Я к тому, что никогда не знаешь, правильный ты выбор сделал или нет. Тебе до принятия решения нужно было бы собрать все факты, а единственный способ собрать все факты – это быть в двух местах одновременно, а это невозможно.
Ну?
Ну и вот поэтому люди верят в Бога.
Вы, знать, шутите, месье Вольтер.
Лишь Бог может видеть одновременно шоссе и проселок – а это значит, что лишь Бог может знать, правильный ты выбор сделал или нет.

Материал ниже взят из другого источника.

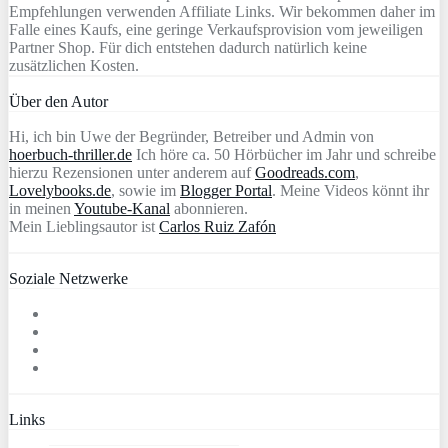
Empfehlungen verwenden Affiliate Links. Wir bekommen daher im
Falle eines Kaufs, eine geringe Verkaufsprovision vom jeweiligen
Partner Shop. Für dich entstehen dadurch natürlich keine
zusätzlichen Kosten.
Über den Autor
Hi, ich bin Uwe der Begründer, Betreiber und Admin von
hoerbuch-thriller.de
Ich höre ca. 50 Hörbücher im Jahr und schreibe
hierzu Rezensionen unter anderem auf
Goodreads.com
,
Lovelybooks.de
, sowie im
Blogger Portal
. Meine Videos könnt ihr
in meinen
Youtube-Kanal
abonnieren.
Mein Lieblingsautor ist
Carlos Ruiz Zafón
Soziale Netzwerke
Links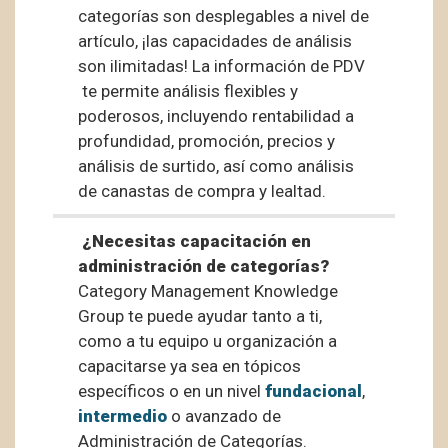
categorías son desplegables a nivel de
artículo, ¡las capacidades de análisis
son ilimitadas! La información de PDV
te permite análisis flexibles y
poderosos, incluyendo rentabilidad a
profundidad, promoción, precios y
análisis de surtido, así como análisis
de canastas de compra y lealtad.
¿Necesitas capacitación en
administración de categorías?
Category Management Knowledge
Group te puede ayudar tanto a ti,
como a tu equipo u organización a
capacitarse ya sea en tópicos
específicos o en un nivel
fundacional
,
intermedio
o avanzado de
Administración de Categorías.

А откуда ты знаешь, что он знает?
Я и не знаю. Но такое допущение делают люди. К сожалению, Бог никогда не сообщает нам, о чем думает.

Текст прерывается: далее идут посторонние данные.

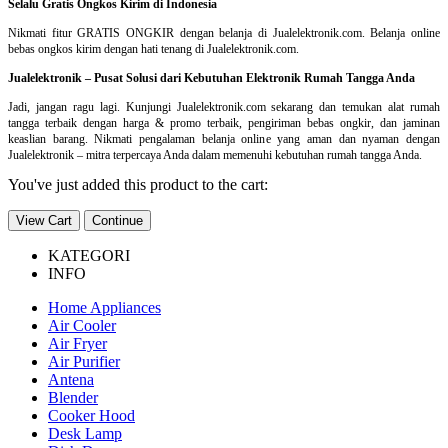
Selalu Gratis Ongkos Kirim di Indonesia
Nikmati fitur GRATIS ONGKIR dengan belanja di Jualelektronik.com. Belanja online
bebas ongkos kirim dengan hati tenang di Jualelektronik.com.
Jualelektronik – Pusat Solusi dari Kebutuhan Elektronik Rumah Tangga Anda
Jadi, jangan ragu lagi. Kunjungi Jualelektronik.com sekarang dan temukan alat rumah
tangga terbaik dengan harga & promo terbaik, pengiriman bebas ongkir, dan jaminan
keaslian barang. Nikmati pengalaman belanja online yang aman dan nyaman dengan
Jualelektronik – mitra terpercaya Anda dalam memenuhi kebutuhan rumah tangga Anda.
You've just added this product to the cart:
View Cart
Continue
KATEGORI
INFO
Home Appliances
Air Cooler
Air Fryer
Air Purifier
Antena
Blender
Cooker Hood
Desk Lamp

Ему всегда письмо написать можно.
Тоже правда. Но смысла никакого нет.
А в чем загвоздка? Почтовые марки не по карману?
У меня нет его адреса.
В том году у них в хижине появился новый мальчик, единственный новичок среди всех старых товарищей Фергусона по прежним летним сменам, мальчик не городской, жил он в Вестчестерском местечке Нью-Рошель, а потому был единственным другим обитателем предместий во всем круге знакомых Фергусона, не такой буйный и словесно агрессивный, как мальчишки из Нью-Йорка, тихий, как тих был сам Фергусон, только еще тише, мальчик, не говоривший почти ничего, и все же если открывал рот, люди, оказывавшиеся поблизости, ловили себя на том, что внимательно прислушиваются к его словам. Звали его Федерман, Арт Федерман, все знали его как Арти, а поскольку Арти Федерман по звучанию так походило на Арчи Фергусон, мальчишки в хижине часто шутили, что они братья, потерявшие друг друга в детстве, полные близнецы, разлученные при рождении. Шутка была смешной оттого, что шуткой на самом деле не была, скорее анти-шуткой, она имела смысл, только если понималась как шутка о самой шутке, поскольку хотя Фергусон и Федерман имели какие-то общие физические характеристики – походили друг на друга размерами и телосложением, у обоих крупные руки и поджарые, мускулистые тела молодых игроков в мяч, – они мало чем напоминали друг друга, помимо одних и тех же инициалов. Фергусон был темноволос, а Федерман – блондин, у Фергусона глаза серо-зеленые, а у Федермана карие, носы, уши и рты у них были разных очертаний, и никто, видя их впервые вместе, нипочем бы не принял их за братьев – да и вообще даже за дальних родственников. С другой стороны, мальчишки в хижине уже не видели их вместе впервые, и шли дни, а они продолжали наблюдать двух А. Ф. в действии – и, быть может, понимали, что шутка, которая шуткой не была, оказывалась уже не просто шуткой, поскольку даже если не вставал вопрос об их кровном родстве, возникал вопрос о дружбе – о кровной дружбе двух людей, что быстро становились близки, как настоящие братья.